(Beginning of SOURCE RECORDS)

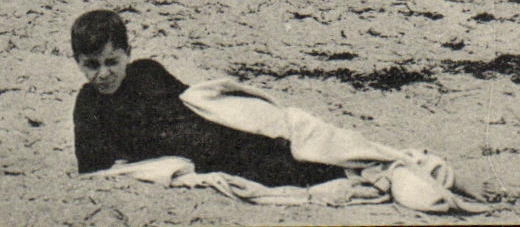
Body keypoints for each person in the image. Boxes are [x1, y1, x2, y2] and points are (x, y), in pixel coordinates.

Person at [71, 10, 343, 187]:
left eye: (112, 62)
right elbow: (92, 167)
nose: (103, 74)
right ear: (78, 63)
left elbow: (195, 100)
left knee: (283, 146)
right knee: (281, 173)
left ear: (128, 54)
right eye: (92, 65)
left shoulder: (147, 72)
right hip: (198, 158)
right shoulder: (88, 105)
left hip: (214, 134)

(End of SOURCE RECORDS)

WHAT THE TASK REQUIRES:
Set the preceding data down again word for word, omitting images.

EXPECTED ANSWER:
Body keypoints for each person in the image. Boxes are [x1, y1, x2, y2] and points are (x, y), in pixel coordinates.

Person at [71, 10, 343, 187]:
left eye: (112, 62)
right elbow: (92, 167)
nose: (103, 74)
right ear: (78, 63)
left elbow: (195, 100)
left knee: (283, 146)
right knee: (281, 173)
left ear: (128, 54)
right eye: (92, 65)
left shoulder: (147, 72)
right hip: (198, 158)
right shoulder: (88, 105)
left hip: (214, 134)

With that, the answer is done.